He Was A Terrible Boss. He Had Too Many Balls in the Air.
Learning these workplace idioms will help you be more successful.

Our workplace defines a significant portion of our lives and our personalities. Assuming adults spend 1/3rd of their life working, it is not surprising idioms have contributed a lot of content to the English language. Mastering some common workplace idioms will help you succeed.
He was a terrible boss. He had too many balls in the air.
Having too many balls in the air means a person is trying to manage too much work or many projects. The expression comes from the image of a juggler trying to control too many balls at one time.
Fatima was a senior manager at her old company, but she’ll have to do her own laundry at this start-up.
Recently, it has become trendy to leave cushy jobs in the corporate world to join start-up companies. Talented employees dream of joining an innovative company, with hopes of doing quite well and becoming rich when they can trade in their stock options. A typical trade-off is they may have to do many things they might not have done at a previous employer. Doing your own laundry means doing trivial tasks.
Alice, I can meet you at 2 pm. I’m meeting with the Brady Bunch before that.
Meeting with the Brady Bunch implies you’ll be in a video conference. The origin of the term Brady Bunch comes from a U.S. 1970s television sitcom that featured a family of eight. The show’s opening displayed the characters in a gallery view similar to the gallery view of Zoom™ or Teams™. A similar term, Hollywood Squares, references a 1970s TV game show in which the celebrity players were similarly seated.
The company’s new advertising campaign was a catastrophic failure. Heads will roll!
These days, the phrase heads will roll means that one or more employees will be held accountable, demoted, and possibly fired. Historically, the term had a much more literal meaning. Many people assume that early use references beheading traitors or political prisoners during the French Revolution of the 1700s or the English Tutor monarchy. (Phrasefinder.org). However, references found in print are only fairly modern. The earliest of which cites Adolph Hitler. My opinion is that the English king, Henry VIII, probably favored the term. Sources state he executed 57,000 people during his 36-year reign, of which 2 were his wives.

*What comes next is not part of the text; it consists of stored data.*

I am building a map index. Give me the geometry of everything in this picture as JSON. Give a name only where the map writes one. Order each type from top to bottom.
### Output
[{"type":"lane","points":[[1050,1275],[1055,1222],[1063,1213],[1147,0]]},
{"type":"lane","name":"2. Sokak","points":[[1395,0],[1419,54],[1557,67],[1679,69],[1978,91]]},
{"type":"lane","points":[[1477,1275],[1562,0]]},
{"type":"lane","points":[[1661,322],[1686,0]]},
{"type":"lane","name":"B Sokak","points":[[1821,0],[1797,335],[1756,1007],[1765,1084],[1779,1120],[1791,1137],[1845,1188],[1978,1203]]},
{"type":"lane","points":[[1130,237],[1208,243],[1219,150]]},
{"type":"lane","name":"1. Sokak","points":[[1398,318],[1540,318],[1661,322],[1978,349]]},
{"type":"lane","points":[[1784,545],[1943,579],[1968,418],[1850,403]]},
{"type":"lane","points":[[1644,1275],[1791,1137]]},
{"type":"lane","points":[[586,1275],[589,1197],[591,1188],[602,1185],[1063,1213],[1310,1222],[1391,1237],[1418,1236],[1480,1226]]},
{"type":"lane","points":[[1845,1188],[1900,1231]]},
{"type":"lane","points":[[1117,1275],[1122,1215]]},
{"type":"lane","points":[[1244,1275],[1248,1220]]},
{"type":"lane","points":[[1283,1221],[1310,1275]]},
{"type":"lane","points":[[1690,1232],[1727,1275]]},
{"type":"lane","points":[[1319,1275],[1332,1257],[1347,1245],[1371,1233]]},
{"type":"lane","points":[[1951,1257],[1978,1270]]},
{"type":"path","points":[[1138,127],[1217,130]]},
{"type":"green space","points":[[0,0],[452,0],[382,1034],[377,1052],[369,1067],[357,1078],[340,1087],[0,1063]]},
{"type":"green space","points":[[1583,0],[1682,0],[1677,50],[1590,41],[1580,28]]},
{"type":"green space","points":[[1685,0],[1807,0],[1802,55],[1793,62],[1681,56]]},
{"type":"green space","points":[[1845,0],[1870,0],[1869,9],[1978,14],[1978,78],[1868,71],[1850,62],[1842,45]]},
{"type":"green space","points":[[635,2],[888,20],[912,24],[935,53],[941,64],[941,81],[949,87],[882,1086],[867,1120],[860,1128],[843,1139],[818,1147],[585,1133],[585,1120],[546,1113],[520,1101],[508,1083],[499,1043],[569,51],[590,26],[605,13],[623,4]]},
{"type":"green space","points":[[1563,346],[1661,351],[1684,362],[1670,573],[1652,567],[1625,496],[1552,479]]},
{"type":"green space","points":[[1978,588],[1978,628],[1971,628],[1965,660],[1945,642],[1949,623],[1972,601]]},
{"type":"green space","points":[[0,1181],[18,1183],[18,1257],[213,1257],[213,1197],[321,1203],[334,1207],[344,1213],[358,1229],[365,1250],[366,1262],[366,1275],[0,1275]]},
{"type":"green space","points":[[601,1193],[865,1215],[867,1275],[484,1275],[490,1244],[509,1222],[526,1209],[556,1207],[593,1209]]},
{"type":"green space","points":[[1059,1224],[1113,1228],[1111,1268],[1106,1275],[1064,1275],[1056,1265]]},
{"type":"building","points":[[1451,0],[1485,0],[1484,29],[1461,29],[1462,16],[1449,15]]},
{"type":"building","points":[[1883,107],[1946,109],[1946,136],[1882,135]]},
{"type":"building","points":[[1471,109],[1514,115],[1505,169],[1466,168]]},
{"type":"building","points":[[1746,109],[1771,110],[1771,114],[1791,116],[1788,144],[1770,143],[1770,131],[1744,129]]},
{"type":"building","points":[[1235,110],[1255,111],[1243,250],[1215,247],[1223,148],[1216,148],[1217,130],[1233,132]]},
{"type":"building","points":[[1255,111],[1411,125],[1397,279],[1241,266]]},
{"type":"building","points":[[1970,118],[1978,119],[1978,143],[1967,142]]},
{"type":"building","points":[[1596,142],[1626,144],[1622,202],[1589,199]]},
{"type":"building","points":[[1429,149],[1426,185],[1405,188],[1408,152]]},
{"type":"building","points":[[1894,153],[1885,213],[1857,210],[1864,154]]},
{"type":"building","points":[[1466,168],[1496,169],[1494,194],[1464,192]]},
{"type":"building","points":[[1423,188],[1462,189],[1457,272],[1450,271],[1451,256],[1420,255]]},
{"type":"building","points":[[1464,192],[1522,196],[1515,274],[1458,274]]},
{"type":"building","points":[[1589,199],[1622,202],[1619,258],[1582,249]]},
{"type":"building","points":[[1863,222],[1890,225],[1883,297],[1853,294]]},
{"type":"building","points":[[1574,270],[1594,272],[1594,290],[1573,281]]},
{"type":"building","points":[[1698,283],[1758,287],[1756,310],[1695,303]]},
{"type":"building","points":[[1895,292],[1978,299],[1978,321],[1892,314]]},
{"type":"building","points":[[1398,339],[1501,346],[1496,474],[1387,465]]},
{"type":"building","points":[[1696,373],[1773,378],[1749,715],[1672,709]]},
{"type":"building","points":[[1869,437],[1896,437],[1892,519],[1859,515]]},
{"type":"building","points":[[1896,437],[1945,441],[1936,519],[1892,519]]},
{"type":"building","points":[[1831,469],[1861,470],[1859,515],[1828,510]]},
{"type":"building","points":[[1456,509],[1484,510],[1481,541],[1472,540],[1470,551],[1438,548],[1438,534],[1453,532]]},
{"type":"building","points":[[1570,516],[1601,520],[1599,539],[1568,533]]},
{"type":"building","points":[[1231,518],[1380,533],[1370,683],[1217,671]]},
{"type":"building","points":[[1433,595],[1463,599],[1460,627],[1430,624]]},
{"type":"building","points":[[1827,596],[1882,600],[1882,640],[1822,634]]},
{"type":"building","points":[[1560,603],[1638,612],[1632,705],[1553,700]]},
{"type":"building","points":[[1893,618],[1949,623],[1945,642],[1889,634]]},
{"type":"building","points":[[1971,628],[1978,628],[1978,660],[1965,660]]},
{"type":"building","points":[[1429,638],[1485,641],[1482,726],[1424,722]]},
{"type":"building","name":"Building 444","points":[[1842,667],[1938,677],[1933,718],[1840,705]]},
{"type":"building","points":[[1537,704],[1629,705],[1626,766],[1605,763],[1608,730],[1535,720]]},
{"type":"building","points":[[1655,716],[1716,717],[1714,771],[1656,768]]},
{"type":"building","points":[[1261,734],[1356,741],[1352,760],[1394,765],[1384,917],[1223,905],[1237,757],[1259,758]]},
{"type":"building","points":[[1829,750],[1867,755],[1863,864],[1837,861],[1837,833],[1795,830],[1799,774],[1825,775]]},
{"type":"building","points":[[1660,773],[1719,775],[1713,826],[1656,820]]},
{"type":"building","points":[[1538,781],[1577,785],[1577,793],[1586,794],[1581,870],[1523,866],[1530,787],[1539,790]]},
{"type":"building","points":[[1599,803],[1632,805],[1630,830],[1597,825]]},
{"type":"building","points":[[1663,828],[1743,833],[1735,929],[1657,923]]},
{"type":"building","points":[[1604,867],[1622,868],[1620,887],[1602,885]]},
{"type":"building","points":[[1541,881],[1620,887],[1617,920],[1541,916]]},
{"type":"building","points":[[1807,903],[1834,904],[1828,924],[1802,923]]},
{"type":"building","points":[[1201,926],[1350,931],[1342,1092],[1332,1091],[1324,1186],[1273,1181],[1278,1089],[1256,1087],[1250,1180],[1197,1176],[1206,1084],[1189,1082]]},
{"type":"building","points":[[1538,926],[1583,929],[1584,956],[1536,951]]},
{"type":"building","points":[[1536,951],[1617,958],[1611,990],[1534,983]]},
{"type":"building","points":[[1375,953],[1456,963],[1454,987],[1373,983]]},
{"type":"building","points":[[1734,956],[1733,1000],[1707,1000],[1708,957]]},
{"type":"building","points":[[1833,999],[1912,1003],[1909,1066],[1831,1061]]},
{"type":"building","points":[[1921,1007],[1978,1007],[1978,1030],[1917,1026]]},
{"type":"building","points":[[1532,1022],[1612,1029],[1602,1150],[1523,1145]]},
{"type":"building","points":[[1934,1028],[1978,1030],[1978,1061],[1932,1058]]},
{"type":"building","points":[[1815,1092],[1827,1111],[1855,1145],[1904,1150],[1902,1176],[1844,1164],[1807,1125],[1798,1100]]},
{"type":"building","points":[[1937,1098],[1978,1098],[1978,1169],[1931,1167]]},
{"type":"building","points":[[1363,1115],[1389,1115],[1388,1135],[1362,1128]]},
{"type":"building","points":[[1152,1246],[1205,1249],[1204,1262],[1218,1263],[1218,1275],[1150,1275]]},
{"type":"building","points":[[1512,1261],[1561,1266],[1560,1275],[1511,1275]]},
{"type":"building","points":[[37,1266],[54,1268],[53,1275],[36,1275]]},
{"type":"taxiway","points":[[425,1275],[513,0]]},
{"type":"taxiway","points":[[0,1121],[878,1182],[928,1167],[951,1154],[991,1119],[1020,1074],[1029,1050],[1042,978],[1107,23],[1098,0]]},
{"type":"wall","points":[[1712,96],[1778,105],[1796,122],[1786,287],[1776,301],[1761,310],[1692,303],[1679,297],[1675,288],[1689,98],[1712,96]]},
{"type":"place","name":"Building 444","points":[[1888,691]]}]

Zainab went out on a limb with her sales projections.
Given the facts, saying that someone has gone out on a limb implies that their statement is overly optimistic or risky.
When my daughter was eleven or twelve, she had a passion for climbing the oak tree in the backyard. Her goal was to climb as high as she could or as far out on the thinnest limb. The business expression of going out on a limb refers to the image of being out on a thin limb of a tree.
Fatima felt she had reached a glass ceiling at ABC Corporation, and it was time to move on.
The glass ceiling refers to invisible barriers to upward advancement by certain groups within an organization. Marilyn Loden, a mid-level manager of New York Telephone Company, first used this idiom in 1978. (Washington Post, 2018) The glass ceiling referred to the unspoken upper limit women could achieve, but more recently, it applies to any artificial barriers targeting any group.
Managers are expected to go by the book within the traditional corporate structure. However, true innovators rewrite the book.
Going by the book means following the rules and running the company by expected means. Going by the book is similar to running a tight ship defined in John Didn’t Come To Work Today. He’s Under The Weather.
It appears Fatima made a wise choice to go with XYZ, LLC. Her stock options are worth millions by getting in on the ground floor!
To get in on the ground floor, primarily referring to a business, means to start with an organization early in its life cycle. (source: The Free Dictionary) Imagine an image of a tall building with an elevator. You get in the elevator on the ground floor and ride it to the top.